◆ Excerpted data
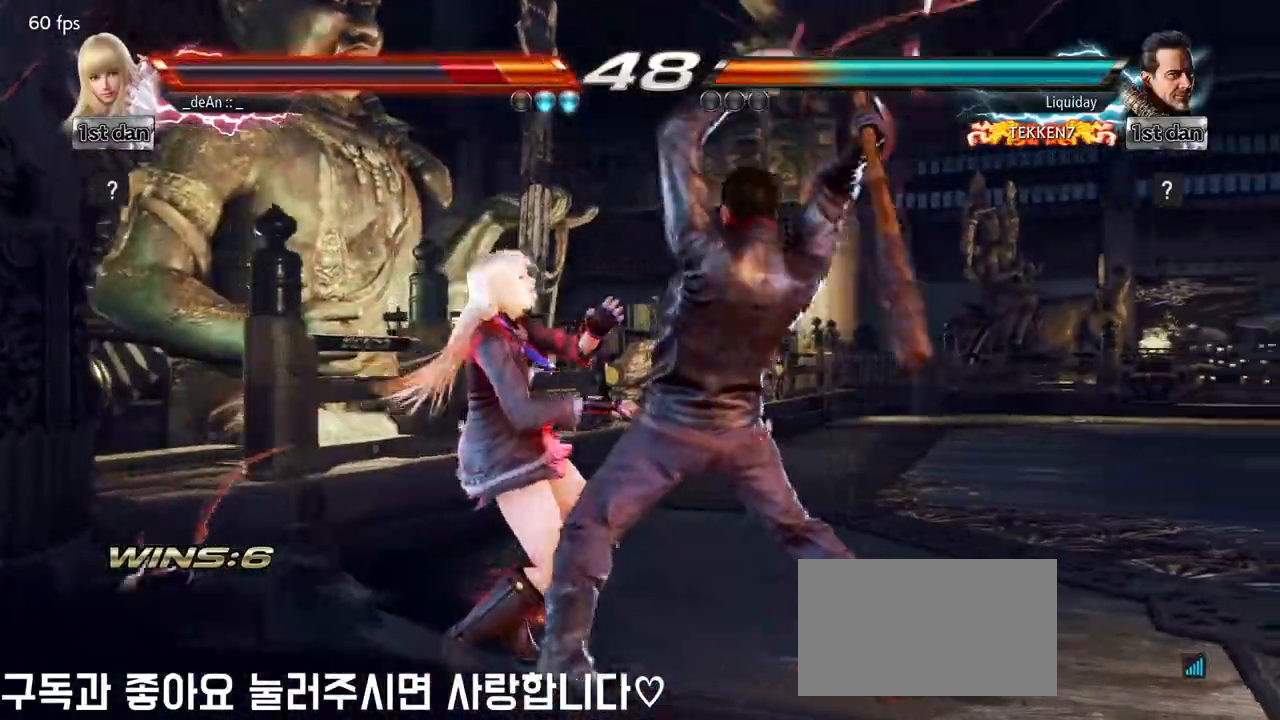
{"dt_ms": 500, "buttons": ["SQUARE"], "left_stick": "left", "events": [[83, "SQUARE", "down"], [200, "SQUARE", "up"], [283, "SQUARE", "down"], [367, "SQUARE", "up"], [450, "SQUARE", "down"]]}
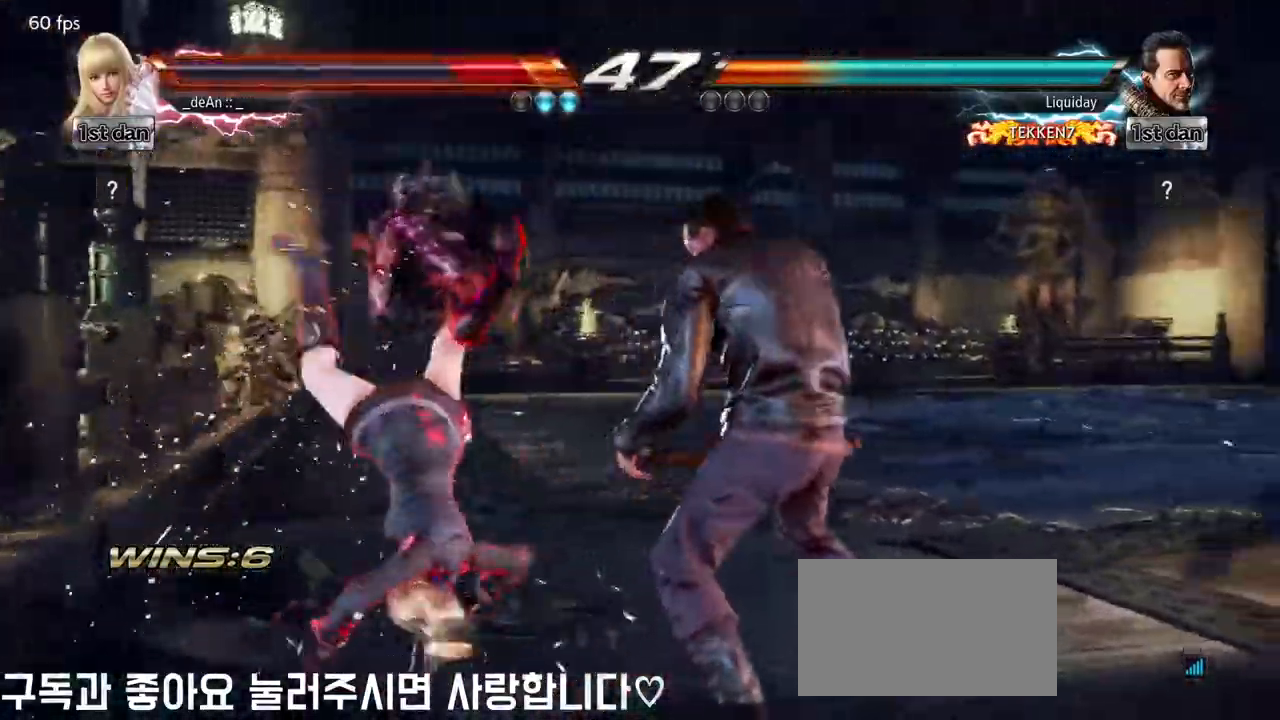
{"dt_ms": 500, "buttons": [], "left_stick": "left", "events": [[233, "SQUARE", "up"], [300, "SQUARE", "down"], [467, "SQUARE", "up"]]}
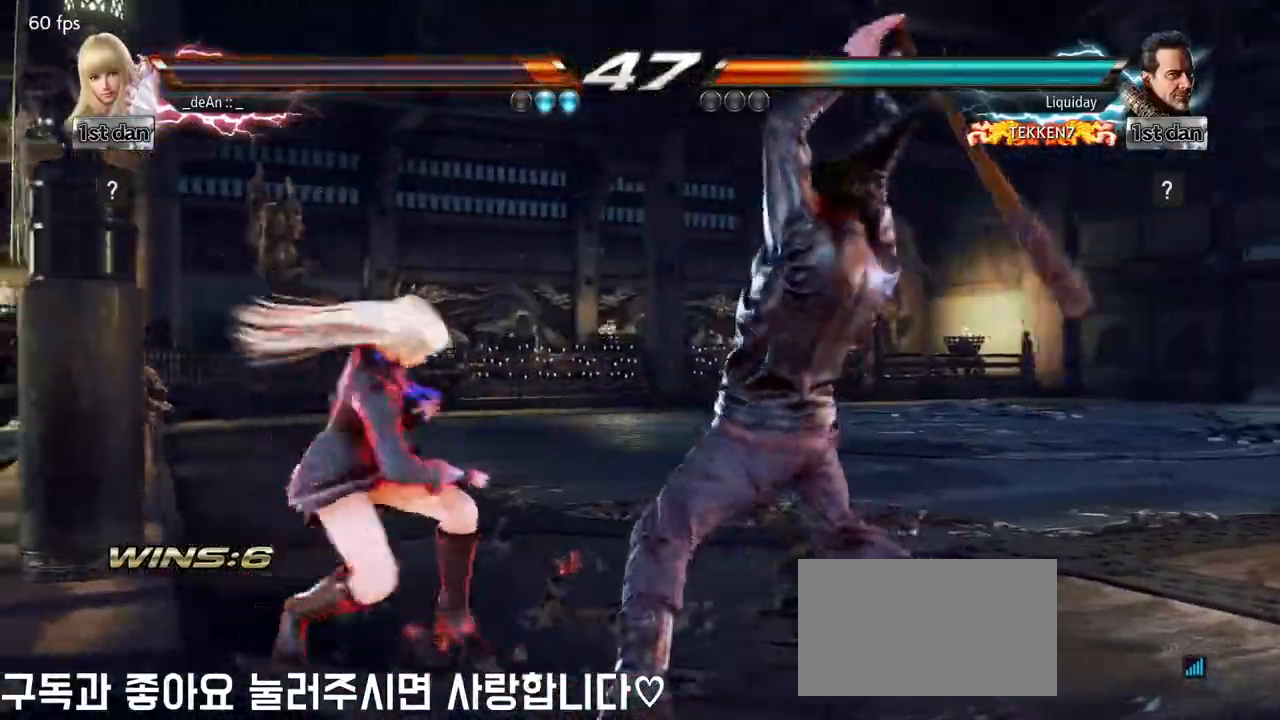
{"dt_ms": 500, "buttons": [], "left_stick": "center", "events": [[267, "left_stick", "center"]]}
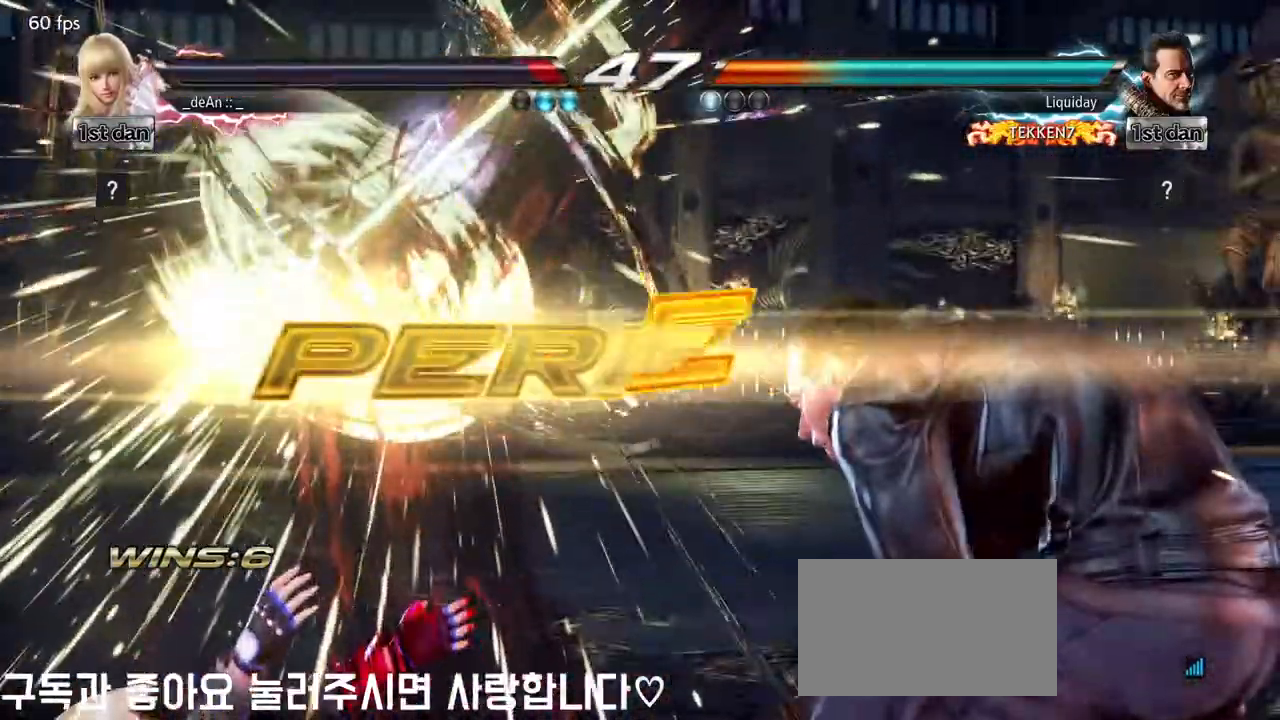
{"dt_ms": 500, "buttons": [], "left_stick": "center", "events": []}
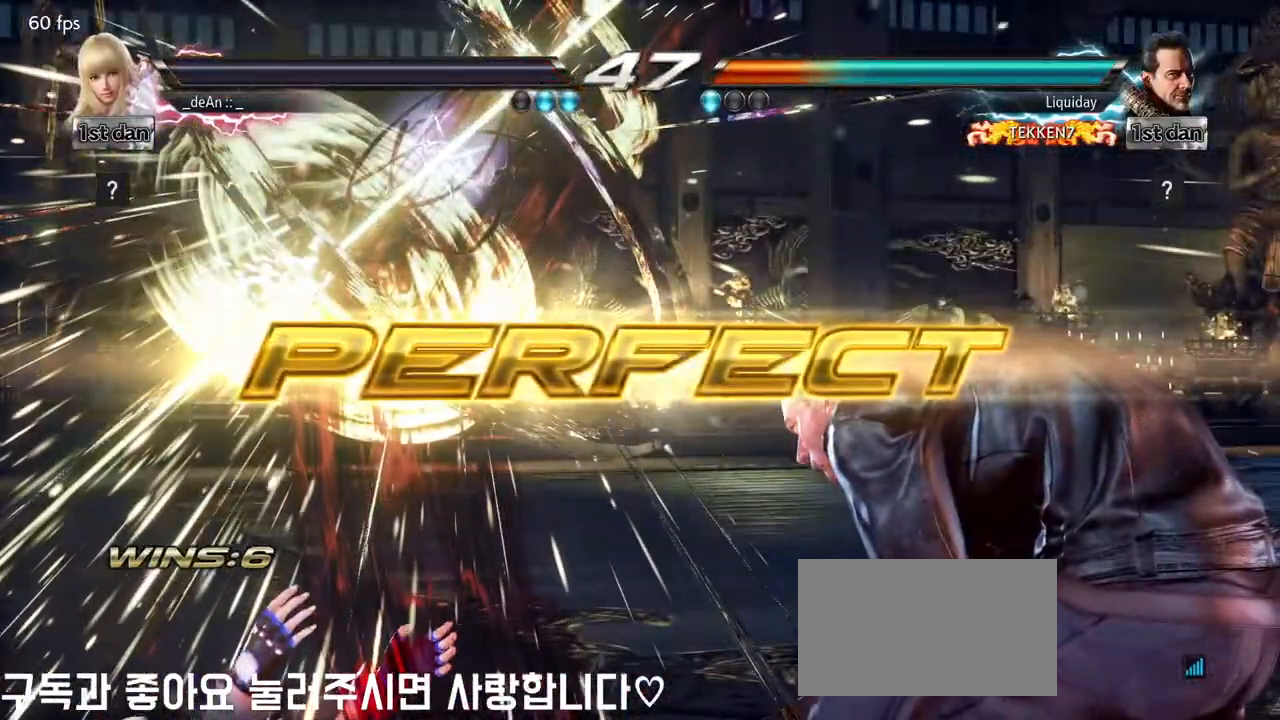
{"dt_ms": 500, "buttons": [], "left_stick": "center"}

◆ Exercise
Say how many lines in the records contain the word "center". Nothing but the number is required.

◆ Exercise output
3